## Exercise
An exact reprint of the listing is required, with no pictures included.

## Source material
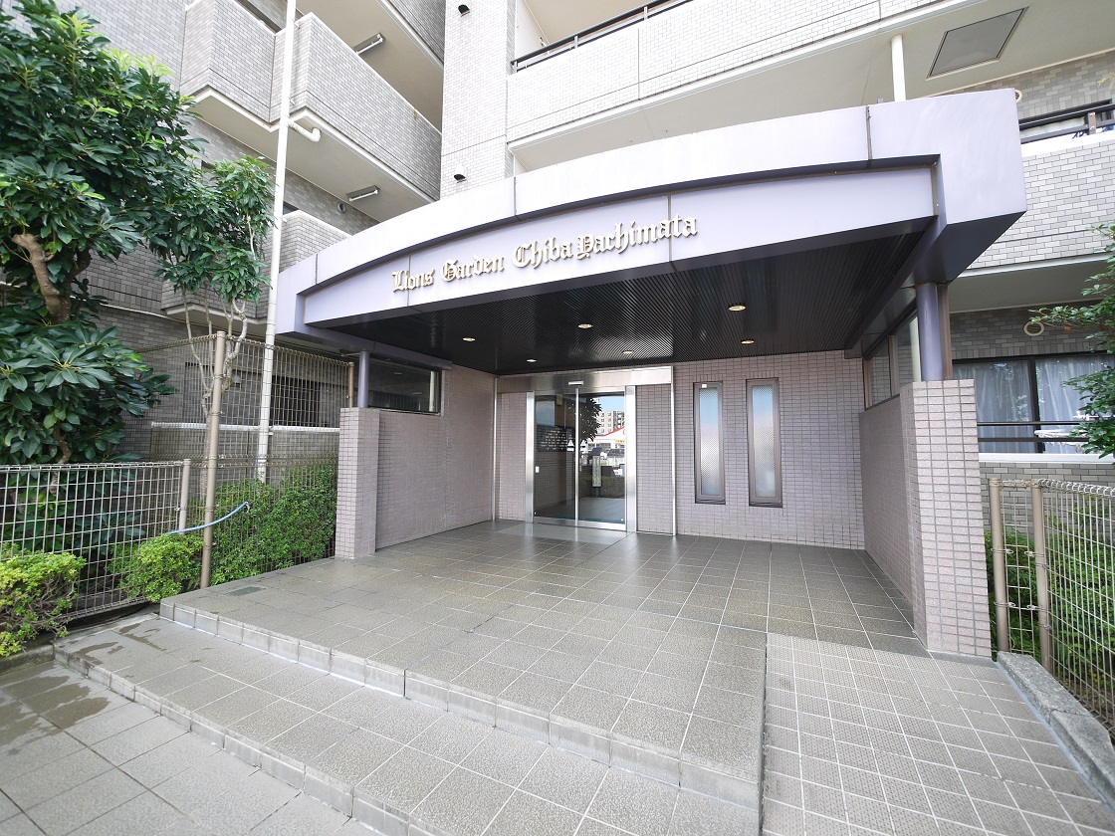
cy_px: 418
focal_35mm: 14
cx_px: 558
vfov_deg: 85.7
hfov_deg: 102.1
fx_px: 451
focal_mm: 7
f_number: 4
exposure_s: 1/80
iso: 160
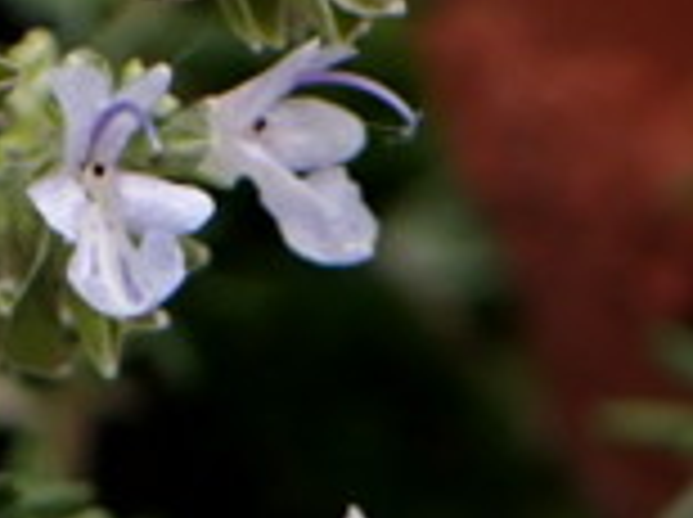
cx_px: 914
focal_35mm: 156
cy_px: 1225
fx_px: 3118
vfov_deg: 8.7
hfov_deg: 12.3
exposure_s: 1/200
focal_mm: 5.4
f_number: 2.3
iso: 100
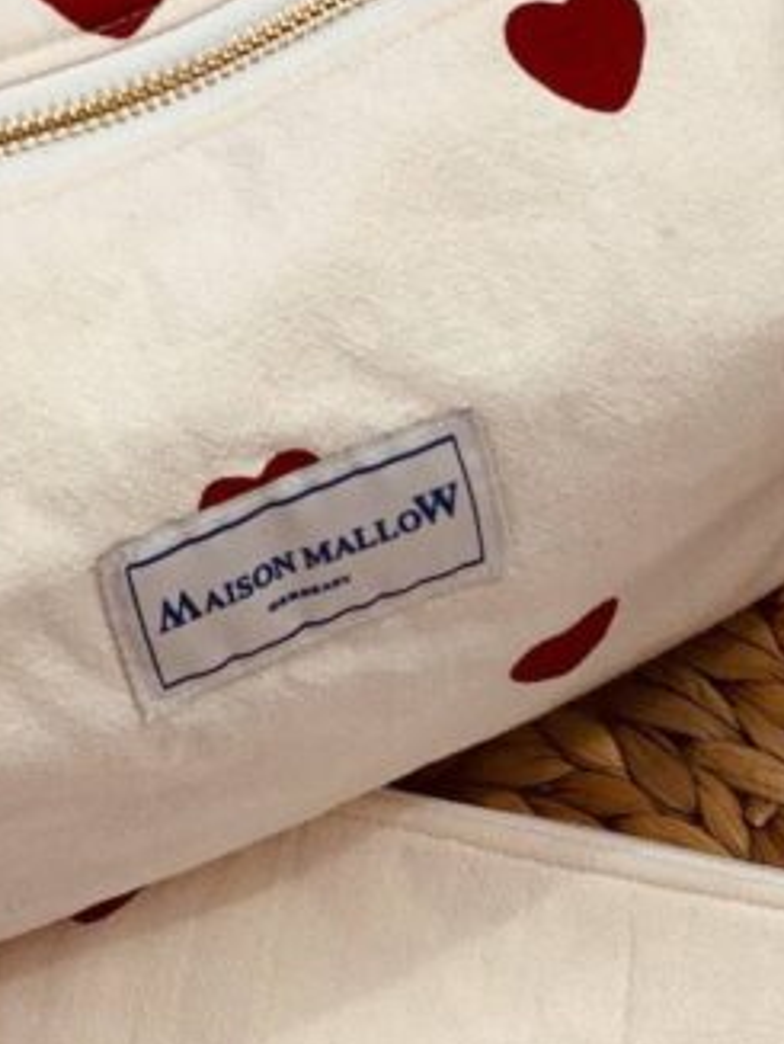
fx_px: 4102
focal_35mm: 136
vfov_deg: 14.4
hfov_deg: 10.9
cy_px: 892
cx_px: 637
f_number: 2
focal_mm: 6
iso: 100
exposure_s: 1/100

## Response
cy_px: 418
focal_35mm: 14
cx_px: 558
vfov_deg: 85.7
hfov_deg: 102.1
fx_px: 451
focal_mm: 7
f_number: 4
exposure_s: 1/80
iso: 160
cx_px: 914
focal_35mm: 156
cy_px: 1225
fx_px: 3118
vfov_deg: 8.7
hfov_deg: 12.3
exposure_s: 1/200
focal_mm: 5.4
f_number: 2.3
iso: 100
fx_px: 4102
focal_35mm: 136
vfov_deg: 14.4
hfov_deg: 10.9
cy_px: 892
cx_px: 637
f_number: 2
focal_mm: 6
iso: 100
exposure_s: 1/100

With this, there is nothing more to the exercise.